The proof of concept is a preliminary, usual, and necessary step in the development of medical devices that informs on necessary improvements. Since the patient was used to the standard FES (11-year training) and the test cycles were performed initially with this system, the wearable FES system showed improvements in the upper limb movements. The new system promoted better wrist joint control and smoothness of movement in the drinking-like ADL and tended to induce movement patterns closer to the natural ones. These findings may be the result of the better contact between the electrodes and the skin, the shell design providing stability of movement, and the patient feeling secure and confident performing the movements wearing the new system.
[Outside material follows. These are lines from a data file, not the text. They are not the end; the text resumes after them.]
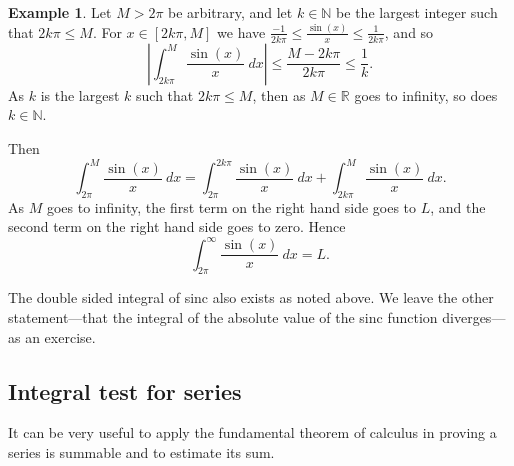 \documentclass[12pt]{book}
\newcommand{\abs}[1]{\left\lvert {#1} \right\rvert}
\newcommand{\R}{{\mathbb{R}}}
\newcommand{\N}{{\mathbb{N}}}
\theoremstyle{plain}
\theoremstyle{remark}
\theoremstyle{definition}
\theoremstyle{exercise}
\theoremstyle{example}
\newtheorem{example}[thm]{Example}
\begin{document}
\begin{example}
Let $M > 2\pi$ be arbitrary, and let $k \in \N$
be the largest integer such that $2k\pi \leq M$.
For $x \in [2k\pi,M]$ we have 
$\frac{-1}{2k\pi} \leq \frac{\sin(x)}{x} \leq \frac{1}{2k\pi}$, and so
\begin{equation*}
\abs{\int_{2k\pi}^{M} \frac{\sin(x)}{x} ~dx }  \leq
\frac{M-2k\pi}{2k\pi} \leq \frac{1}{k} .
\end{equation*}
As $k$ is the largest $k$ such that $2k\pi \leq M$,
then as $M\in \R$ goes to infinity, so does $k \in \N$.

Then
\begin{equation*}
\int_{2\pi}^M \frac{\sin(x)}{x}~dx
=
\int_{2\pi}^{2k\pi} \frac{\sin(x)}{x} ~dx
+
\int_{2k\pi}^{M} \frac{\sin(x)}{x} ~dx .
\end{equation*}
As $M$ goes to infinity,
the first term on the
right hand side goes to $L$,
and the second term on the
right hand side
goes to zero.  Hence
\begin{equation*}
\int_{2\pi}^\infty \frac{\sin(x)}{x} ~dx = L .
\end{equation*}

The double sided integral of sinc also exists as noted above.
We leave the other statement---that the integral
of the absolute value of the sinc function diverges---as an exercise.
\end{example}

\subsection{Integral test for series}

It can be very useful to apply the fundamental theorem 
of calculus in proving a series is summable and to estimate its sum.
\end{document}

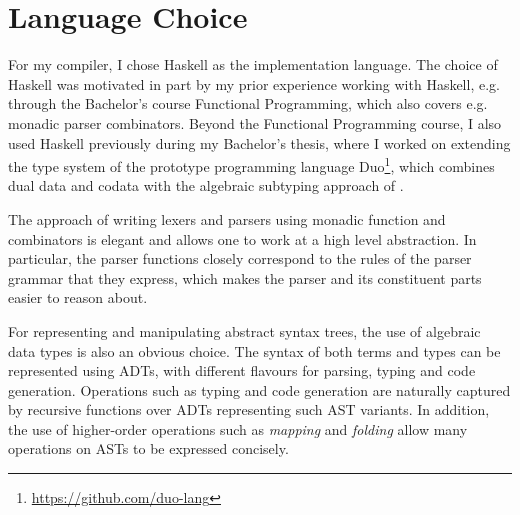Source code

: \section{Language Choice}

For my compiler, I chose Haskell as the implementation language. The choice
of Haskell was motivated in part by my prior experience working with Haskell,
e.g. through the Bachelor's course Functional Programming, which also covers e.g.
monadic parser combinators.
Beyond the Functional Programming course, I also used Haskell previously during
my Bachelor's thesis, where I worked on extending the type system of the prototype
programming language Duo\footnote{\url{https://github.com/duo-lang}}, which
combines dual data and codata with the algebraic subtyping approach of
\citet{Dolan2017}.

The approach of writing lexers and parsers using monadic function and
combinators is elegant and allows one to work at a high level abstraction.
In particular, the parser functions closely correspond to the rules of the
parser grammar that they express, which makes the parser and its constituent
parts easier to reason about.

For representing and manipulating abstract syntax trees, the use of algebraic
data types is also an obvious choice. The syntax of both terms and types can be
represented using ADTs, with different flavours for parsing, typing and code
generation. Operations such as typing and code generation are naturally captured
by recursive functions over ADTs representing such AST variants.
In addition, the use of higher-order operations such as \emph{mapping} and
\emph{folding} allow many operations on ASTs to be expressed concisely.
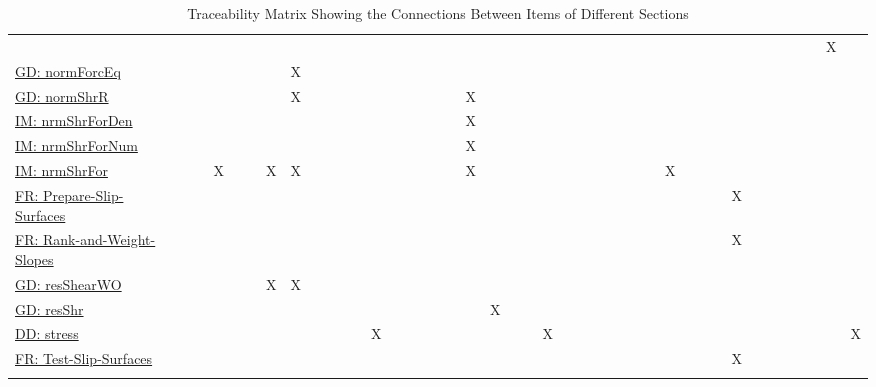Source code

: \documentclass[12pt]{article}
\begin{document}
\begin{longtable}{l l l l l l l l l l l l l l l l l l l l l l l l l l l l l l l l l l l l l l l l l l l}
\\
 &  &  &  &  &  &  &  &  &  &  &  &  &  &  &  &  &  &  &  &  &  &  &  &  &  &  &  &  &  &  &  &  &  &  &  &  &  &  &  &  & X & 
\\
\hyperref[GD:normForcEq]{GD: normForcEq} &  &  &  &  &  &  &  & X &  &  &  &  &  &  &  &  &  &  &  &  &  &  &  &  &  &  &  &  &  &  &  &  &  &  &  &  &  &  &  &  &  & 
\\
\hyperref[GD:normShrR]{GD: normShrR} &  &  &  &  &  &  &  & X &  &  &  &  &  &  &  &  &  &  & X &  &  &  &  &  &  &  &  &  &  &  &  &  &  &  &  &  &  &  &  &  &  & 
\\
\hyperref[IM:nrmShrForDen]{IM: nrmShrForDen} &  &  &  &  &  &  &  &  &  &  &  &  &  &  &  &  &  &  & X &  &  &  &  &  &  &  &  &  &  &  &  &  &  &  &  &  &  &  &  &  &  & 
\\
\hyperref[IM:nrmShrForNum]{IM: nrmShrForNum} &  &  &  &  &  &  &  &  &  &  &  &  &  &  &  &  &  &  & X &  &  &  &  &  &  &  &  &  &  &  &  &  &  &  &  &  &  &  &  &  &  & 
\\
\hyperref[IM:nrmShrFor]{IM: nrmShrFor} &  &  &  & X &  &  & X & X &  &  &  &  &  &  &  &  &  &  & X &  &  &  &  &  &  &  &  &  &  &  & X &  &  &  &  &  &  &  &  &  &  & 
\\
\hyperref[prepareSlipS]{FR: Prepare-Slip-Surfaces} &  &  &  &  &  &  &  &  &  &  &  &  &  &  &  &  &  &  &  &  &  &  &  &  &  &  &  &  &  &  &  &  &  &  & X &  &  &  &  &  &  & 
\\
\hyperref[rankSlope]{FR: Rank-and-Weight-Slopes} &  &  &  &  &  &  &  &  &  &  &  &  &  &  &  &  &  &  &  &  &  &  &  &  &  &  &  &  &  &  &  &  &  &  & X &  &  &  &  &  &  & 
\\
\hyperref[GD:resShearWO]{GD: resShearWO} &  &  &  &  &  &  & X & X &  &  &  &  &  &  &  &  &  &  &  &  &  &  &  &  &  &  &  &  &  &  &  &  &  &  &  &  &  &  &  &  &  & 
\\
\hyperref[GD:resShr]{GD: resShr} &  &  &  &  &  &  &  &  &  &  &  &  &  &  &  &  &  &  &  & X &  &  &  &  &  &  &  &  &  &  &  &  &  &  &  &  &  &  &  &  &  & 
\\
\hyperref[DD:stress]{DD: stress} &  &  &  &  &  &  &  &  &  &  &  &  & X &  &  &  &  &  &  &  &  &  & X &  &  &  &  &  &  &  &  &  &  &  &  &  &  &  &  &  &  & X
\\
\hyperref[testSlipSrf]{FR: Test-Slip-Surfaces} &  &  &  &  &  &  &  &  &  &  &  &  &  &  &  &  &  &  &  &  &  &  &  &  &  &  &  &  &  &  &  &  &  &  & X &  &  &  &  &  &  & 
\\
\bottomrule
\caption{Traceability Matrix Showing the Connections Between Items of Different Sections}
\label{Table:Tracey}
\end{longtable}
\end{document}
However, more tests are necessary for confirming such hypotheses.

Parametric design and 3D printing in the development of personal systems proved to be an unexplored and promising strategy to overcome the limitations of FES systems. The novelty of the wearable FES relies on its fast fabrication, automation development, and personalization. Furthers studies such as randomized clinical trials are necessary. Although the new system has been tested on a patient by a healthcare professional, it can potentially be used at home as a portable and intuitive system, and shows an open field for applications to other parts of the body.